Keheningan kembali melanda. Isa memakai jeda ini untuk menyeruput kopi yang mulai dingin di hadapannya dan melihat jam di pergelangan tangannya. Lima menit lagi ia segera masuk karena akan segera boarding. Sebelum Isa sempat mengucapkan perpisahan, si gadis mengatakan sesuatu dengan raut wajah yang menegang.

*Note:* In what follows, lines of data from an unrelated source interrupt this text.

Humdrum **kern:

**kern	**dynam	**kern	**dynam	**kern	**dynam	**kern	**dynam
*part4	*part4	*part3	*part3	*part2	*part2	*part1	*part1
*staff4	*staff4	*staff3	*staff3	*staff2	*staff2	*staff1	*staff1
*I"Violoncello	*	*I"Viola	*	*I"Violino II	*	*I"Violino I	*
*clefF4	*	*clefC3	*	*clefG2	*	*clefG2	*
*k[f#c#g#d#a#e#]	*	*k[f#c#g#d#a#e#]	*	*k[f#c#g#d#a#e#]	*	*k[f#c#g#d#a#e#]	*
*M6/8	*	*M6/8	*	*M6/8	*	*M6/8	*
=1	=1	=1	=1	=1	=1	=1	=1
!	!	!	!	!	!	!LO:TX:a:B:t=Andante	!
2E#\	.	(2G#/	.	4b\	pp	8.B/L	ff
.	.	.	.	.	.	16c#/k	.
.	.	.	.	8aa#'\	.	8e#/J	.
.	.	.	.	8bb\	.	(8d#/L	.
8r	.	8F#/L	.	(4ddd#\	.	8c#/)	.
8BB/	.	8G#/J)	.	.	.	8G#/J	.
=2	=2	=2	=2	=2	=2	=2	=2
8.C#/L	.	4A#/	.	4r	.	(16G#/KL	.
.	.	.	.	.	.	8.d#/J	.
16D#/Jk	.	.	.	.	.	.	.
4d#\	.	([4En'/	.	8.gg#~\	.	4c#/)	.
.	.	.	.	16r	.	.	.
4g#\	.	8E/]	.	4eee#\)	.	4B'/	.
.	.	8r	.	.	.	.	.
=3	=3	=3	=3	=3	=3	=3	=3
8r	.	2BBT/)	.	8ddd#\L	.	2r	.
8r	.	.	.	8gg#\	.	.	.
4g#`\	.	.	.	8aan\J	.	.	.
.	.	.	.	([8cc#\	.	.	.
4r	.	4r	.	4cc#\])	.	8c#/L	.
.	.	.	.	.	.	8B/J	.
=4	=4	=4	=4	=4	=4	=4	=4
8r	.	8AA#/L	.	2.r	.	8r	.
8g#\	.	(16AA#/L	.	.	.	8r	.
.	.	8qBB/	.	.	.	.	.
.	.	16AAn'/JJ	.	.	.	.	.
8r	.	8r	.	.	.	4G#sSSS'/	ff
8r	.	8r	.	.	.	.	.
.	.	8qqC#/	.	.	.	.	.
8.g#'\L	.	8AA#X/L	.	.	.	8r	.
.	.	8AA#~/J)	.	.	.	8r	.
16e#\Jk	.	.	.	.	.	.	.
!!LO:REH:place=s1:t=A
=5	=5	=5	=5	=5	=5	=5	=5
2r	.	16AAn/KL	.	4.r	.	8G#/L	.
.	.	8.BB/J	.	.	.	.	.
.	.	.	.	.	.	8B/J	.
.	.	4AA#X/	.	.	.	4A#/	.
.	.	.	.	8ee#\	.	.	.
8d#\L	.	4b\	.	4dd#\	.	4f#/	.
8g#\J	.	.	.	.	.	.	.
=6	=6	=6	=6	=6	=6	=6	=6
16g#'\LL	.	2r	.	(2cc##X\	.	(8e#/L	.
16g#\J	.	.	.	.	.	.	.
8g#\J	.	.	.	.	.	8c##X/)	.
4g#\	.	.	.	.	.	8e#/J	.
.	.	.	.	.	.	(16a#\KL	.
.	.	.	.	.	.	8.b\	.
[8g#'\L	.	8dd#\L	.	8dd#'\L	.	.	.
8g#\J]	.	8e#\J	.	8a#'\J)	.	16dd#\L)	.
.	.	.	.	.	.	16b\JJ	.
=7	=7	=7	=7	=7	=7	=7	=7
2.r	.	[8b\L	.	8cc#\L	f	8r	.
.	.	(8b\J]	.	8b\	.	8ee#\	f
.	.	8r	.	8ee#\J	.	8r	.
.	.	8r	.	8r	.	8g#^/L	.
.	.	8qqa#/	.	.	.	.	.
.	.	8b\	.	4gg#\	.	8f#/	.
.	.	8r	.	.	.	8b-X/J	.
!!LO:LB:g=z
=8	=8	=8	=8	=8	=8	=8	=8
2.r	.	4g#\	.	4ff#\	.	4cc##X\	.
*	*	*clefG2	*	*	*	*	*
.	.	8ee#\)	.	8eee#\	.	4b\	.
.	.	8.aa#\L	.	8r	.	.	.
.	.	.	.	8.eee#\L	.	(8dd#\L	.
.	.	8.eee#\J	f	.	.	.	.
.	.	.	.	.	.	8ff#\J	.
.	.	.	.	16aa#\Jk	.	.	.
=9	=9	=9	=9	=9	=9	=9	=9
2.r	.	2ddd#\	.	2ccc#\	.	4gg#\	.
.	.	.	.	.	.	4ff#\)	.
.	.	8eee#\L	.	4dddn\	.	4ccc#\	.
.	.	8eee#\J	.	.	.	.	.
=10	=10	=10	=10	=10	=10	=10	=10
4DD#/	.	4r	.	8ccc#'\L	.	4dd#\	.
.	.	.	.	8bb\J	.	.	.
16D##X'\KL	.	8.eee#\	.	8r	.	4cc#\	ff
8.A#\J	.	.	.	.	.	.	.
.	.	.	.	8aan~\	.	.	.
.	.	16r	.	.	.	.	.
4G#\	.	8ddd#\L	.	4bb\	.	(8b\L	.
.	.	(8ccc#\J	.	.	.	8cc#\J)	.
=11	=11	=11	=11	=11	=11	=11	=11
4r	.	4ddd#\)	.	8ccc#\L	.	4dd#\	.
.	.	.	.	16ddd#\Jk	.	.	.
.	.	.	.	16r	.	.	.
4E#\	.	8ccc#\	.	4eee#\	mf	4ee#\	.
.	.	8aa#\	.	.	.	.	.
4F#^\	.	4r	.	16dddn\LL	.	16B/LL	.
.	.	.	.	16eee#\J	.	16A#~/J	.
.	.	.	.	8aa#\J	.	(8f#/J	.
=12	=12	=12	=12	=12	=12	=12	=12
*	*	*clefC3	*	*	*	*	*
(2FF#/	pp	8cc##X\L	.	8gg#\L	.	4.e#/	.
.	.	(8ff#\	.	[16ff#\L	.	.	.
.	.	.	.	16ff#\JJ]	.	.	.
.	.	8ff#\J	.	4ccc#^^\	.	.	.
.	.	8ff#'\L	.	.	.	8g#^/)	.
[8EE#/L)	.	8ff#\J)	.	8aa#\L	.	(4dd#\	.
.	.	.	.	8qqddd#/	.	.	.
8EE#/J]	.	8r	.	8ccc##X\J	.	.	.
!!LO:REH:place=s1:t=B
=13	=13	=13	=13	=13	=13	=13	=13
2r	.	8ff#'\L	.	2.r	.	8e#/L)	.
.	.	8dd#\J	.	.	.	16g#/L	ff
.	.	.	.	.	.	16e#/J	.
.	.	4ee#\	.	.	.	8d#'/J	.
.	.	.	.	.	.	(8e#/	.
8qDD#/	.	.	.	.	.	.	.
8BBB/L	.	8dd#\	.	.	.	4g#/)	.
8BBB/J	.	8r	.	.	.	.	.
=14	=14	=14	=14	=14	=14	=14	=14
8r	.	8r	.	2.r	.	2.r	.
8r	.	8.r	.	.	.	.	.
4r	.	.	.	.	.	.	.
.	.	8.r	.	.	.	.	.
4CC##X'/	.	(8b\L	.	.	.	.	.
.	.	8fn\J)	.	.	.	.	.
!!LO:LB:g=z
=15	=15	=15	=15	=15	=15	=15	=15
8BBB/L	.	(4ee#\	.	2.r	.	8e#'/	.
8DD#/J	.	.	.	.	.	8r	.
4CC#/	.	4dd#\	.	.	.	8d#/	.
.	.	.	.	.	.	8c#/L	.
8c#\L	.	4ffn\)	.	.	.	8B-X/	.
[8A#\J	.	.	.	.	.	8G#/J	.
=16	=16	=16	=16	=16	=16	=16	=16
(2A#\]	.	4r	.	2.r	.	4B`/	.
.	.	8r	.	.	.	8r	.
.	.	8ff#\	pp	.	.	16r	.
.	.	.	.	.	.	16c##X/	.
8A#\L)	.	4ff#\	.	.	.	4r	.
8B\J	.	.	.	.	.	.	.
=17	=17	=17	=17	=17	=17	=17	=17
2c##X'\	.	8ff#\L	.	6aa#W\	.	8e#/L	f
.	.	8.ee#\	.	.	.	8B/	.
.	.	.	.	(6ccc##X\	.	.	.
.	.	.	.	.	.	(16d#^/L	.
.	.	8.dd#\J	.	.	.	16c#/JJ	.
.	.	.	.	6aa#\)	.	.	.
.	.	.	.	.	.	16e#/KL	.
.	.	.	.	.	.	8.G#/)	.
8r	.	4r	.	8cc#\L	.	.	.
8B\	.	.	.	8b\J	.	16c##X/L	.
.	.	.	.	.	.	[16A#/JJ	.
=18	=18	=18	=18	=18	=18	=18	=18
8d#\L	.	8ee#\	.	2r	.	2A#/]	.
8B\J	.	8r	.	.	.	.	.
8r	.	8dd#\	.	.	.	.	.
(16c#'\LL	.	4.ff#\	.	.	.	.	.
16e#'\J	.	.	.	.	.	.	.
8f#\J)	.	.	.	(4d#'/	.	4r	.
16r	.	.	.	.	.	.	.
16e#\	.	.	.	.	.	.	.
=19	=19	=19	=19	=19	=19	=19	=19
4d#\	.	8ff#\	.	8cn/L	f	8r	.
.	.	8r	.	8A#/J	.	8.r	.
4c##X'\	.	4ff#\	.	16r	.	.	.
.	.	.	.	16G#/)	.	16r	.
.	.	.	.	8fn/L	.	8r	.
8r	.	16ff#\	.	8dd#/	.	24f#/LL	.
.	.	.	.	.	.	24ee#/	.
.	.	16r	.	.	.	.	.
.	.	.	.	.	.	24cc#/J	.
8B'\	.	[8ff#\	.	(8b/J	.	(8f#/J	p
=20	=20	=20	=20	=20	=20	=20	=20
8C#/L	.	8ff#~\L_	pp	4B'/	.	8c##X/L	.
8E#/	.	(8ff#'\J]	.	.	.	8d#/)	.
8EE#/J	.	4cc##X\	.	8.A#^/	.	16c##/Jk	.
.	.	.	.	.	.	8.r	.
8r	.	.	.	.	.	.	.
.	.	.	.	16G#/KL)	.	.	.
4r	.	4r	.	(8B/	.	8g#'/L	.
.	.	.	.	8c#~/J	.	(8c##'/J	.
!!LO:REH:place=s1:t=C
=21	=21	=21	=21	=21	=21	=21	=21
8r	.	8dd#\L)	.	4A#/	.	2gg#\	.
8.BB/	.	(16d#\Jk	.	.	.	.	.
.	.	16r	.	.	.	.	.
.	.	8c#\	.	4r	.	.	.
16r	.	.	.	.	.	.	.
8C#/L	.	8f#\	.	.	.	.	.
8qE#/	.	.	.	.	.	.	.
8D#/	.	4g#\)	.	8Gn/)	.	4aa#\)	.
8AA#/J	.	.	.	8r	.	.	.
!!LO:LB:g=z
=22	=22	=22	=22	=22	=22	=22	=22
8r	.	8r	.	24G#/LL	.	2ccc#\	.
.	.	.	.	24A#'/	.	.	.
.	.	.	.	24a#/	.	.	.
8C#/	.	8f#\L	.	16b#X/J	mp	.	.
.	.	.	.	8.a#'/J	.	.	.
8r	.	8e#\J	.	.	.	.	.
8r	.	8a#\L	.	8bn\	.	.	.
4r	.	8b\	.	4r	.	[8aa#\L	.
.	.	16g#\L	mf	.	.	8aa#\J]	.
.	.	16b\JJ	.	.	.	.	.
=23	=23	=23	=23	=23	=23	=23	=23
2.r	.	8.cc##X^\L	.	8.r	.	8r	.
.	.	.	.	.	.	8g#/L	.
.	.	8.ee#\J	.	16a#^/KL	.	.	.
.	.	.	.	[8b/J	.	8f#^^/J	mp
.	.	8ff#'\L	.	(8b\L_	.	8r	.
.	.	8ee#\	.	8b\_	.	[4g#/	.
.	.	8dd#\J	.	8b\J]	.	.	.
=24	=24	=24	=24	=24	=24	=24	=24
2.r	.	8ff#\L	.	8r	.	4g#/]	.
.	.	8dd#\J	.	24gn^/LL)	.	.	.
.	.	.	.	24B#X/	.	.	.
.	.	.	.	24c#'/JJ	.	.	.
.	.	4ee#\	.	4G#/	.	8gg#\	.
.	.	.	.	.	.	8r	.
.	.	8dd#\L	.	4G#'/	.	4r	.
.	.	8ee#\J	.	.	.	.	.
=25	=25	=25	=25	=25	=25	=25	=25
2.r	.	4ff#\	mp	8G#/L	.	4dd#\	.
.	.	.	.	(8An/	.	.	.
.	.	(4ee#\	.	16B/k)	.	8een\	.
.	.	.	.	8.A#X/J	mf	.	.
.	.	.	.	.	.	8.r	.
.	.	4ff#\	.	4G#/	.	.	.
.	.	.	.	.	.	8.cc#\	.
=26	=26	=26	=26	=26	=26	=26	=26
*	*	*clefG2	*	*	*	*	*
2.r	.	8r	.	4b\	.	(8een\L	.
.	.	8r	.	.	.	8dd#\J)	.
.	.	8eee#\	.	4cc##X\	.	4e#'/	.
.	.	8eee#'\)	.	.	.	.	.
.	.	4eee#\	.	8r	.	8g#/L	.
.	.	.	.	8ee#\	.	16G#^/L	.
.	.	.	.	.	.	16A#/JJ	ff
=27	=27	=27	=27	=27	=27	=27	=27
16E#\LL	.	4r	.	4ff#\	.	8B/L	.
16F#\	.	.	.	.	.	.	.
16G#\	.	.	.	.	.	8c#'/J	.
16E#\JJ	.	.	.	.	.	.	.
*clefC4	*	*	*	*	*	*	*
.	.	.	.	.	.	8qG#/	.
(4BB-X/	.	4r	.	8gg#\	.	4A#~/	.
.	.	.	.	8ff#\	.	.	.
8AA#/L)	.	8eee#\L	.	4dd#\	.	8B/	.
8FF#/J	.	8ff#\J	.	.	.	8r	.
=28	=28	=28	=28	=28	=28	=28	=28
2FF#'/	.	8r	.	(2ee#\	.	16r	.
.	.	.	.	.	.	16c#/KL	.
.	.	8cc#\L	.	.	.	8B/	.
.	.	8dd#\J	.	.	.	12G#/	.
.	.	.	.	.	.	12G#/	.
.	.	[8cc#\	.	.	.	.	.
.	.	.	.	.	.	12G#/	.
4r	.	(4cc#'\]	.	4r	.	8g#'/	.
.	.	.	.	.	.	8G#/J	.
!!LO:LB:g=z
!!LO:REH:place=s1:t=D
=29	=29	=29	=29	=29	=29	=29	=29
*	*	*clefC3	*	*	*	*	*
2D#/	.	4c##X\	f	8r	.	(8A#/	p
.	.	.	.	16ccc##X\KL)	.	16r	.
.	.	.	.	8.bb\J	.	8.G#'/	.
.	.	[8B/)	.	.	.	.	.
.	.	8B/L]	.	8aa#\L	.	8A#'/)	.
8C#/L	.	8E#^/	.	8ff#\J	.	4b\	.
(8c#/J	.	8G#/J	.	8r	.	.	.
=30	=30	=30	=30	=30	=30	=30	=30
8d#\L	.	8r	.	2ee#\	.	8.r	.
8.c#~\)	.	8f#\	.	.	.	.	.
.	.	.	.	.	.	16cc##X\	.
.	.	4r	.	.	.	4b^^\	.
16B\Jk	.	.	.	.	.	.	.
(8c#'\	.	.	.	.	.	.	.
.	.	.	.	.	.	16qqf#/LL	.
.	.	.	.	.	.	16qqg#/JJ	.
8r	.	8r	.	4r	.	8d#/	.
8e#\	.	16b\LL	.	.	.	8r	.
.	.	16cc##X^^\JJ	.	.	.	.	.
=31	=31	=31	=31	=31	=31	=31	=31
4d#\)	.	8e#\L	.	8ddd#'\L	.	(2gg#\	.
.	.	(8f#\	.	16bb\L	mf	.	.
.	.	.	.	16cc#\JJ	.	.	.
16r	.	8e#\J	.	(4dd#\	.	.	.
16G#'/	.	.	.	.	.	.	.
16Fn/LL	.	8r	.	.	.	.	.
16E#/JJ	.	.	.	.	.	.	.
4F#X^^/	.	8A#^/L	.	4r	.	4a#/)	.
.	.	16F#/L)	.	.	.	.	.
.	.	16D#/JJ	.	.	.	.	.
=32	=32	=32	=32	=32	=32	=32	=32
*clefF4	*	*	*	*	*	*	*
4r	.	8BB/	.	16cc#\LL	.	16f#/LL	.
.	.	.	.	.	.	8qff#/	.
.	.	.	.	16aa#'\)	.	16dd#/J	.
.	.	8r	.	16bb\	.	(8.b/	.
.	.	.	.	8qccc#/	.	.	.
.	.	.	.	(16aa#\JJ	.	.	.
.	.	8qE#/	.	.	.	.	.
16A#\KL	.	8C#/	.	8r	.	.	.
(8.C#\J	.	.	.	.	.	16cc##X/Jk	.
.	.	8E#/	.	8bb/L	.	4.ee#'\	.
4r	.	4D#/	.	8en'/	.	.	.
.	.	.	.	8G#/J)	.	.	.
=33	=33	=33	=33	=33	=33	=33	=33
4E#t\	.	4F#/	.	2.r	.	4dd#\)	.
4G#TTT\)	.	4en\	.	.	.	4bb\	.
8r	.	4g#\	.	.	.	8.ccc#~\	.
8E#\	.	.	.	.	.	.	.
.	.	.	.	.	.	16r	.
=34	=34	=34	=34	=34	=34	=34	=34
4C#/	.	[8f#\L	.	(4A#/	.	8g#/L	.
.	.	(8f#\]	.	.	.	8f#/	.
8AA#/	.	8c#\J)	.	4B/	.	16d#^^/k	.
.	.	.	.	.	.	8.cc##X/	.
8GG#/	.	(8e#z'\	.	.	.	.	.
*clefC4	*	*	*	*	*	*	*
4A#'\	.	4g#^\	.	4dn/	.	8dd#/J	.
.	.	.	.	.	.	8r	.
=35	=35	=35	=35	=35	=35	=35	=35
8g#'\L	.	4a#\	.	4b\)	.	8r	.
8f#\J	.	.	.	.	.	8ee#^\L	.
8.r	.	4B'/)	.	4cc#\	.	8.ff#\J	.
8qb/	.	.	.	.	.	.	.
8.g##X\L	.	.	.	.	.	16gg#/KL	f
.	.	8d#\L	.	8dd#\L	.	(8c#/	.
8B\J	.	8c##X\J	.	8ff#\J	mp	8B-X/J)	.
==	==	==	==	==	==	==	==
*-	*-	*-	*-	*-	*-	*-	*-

"Ini sebenarnya alasan utamaku untuk datang ke airport setiap kali aku punya waktu kosong. Aku selalu ingin berada di terminal keberangkatan. Aku tahu bahwa tak berarti bahwa aku akan benar-benar pergi, tapi aku ingin berada sedekat mungkin dengan kemungkinan aku berangkat. Di tempat ini aku selalu melihat para pelancong dengan koper dan bagasi mereka menunggu waktu untuk terbang. Aku tak tahu kapan aku akan berangkat, tapi di tempat inilah aku berada dalam titik terdekat dengan keberangkatan."
Isa terdiam dan mencerna rangkaian kalimat tersebut.
"Kamu tahu, pikiran manusia selalu dipenuh dengan keraguan yang tak terbatas. Keinginan dan keengganan sesungguhnya selalu terlibat dalam adu panco yang tak akan pernah usai. Dalam adu panco di mana kedua kontestannya punya kekuatan yang sama, yang akan menjadi penentu kemenangan bukanlah kekuatan otot, tapi kekuatan niat. Datang terus menerus ke bandara adalah usahaku untuk menumbuhkan niat. Suatu saat nanti aku akan benar-benar berangkat," ujar sang gadis.
Isa melihat lagi jam tangannya. Ia benar-benar harus pergi sekarang jika tidak ingin ketinggalan pesawat.
"Senang bisa ngobrol sama elo setelah berkali-kali hanya melihat elo dari jauh, tapi sekarang gue harus berangkat. Semoga elo bisa secepatnya berangkat ke mana pun yang elo mau," ujar Isa.
"Terima kasih, kamu orang pertama yang ngajak aku ngomong di tempat ini. Have a safe flight."
Sebelum Isa beranjak, ia mengambil tas kecil tempatnya menyimpan koleksi CD yang ia gunakan untuk nge-DJ dan mengambil satu CD dari dalamnya. Itu adalah kopi dari rekaman demo bekas band-nya dulu
"Obrolan kita sore ini ngena banget ke gue. Ini gue mau ngasih elo sesuatu, anggap aja souvenir dari gue. CD ini adalah lambang dari keengganan gue untuk berangkat selama ini. Mungkin sekarang saatnya gue untuk benar-benar berangkat. Nanti dengerin aja di rumah, tapi tolong jangan ditaruh di Torrent."
"Hehe, okay."
"See you next week, perhaps?"
Sang gadis hanya tersenyum dan menjawab, "Goodbye".
***
Keesokan harinya Isa kesulitan untuk mengukur jarak tempuh dari apartemennya ke kantor. Satu-satunya kopi dari rekaman demo bekas band-nya sudah ia berikan kepada gadis yang selalu menunggu di terminal keberangkatan.
***
Seorang gadis berdiri sendiri di tengah kesunyian malam. Tangan kirinya memegang jerigen. Tubuhnya basah, bau kerosin. Tangan kanannya memegang pemantik. Dalam hatinya ia berseru, sekarang aku siap untuk berangkat.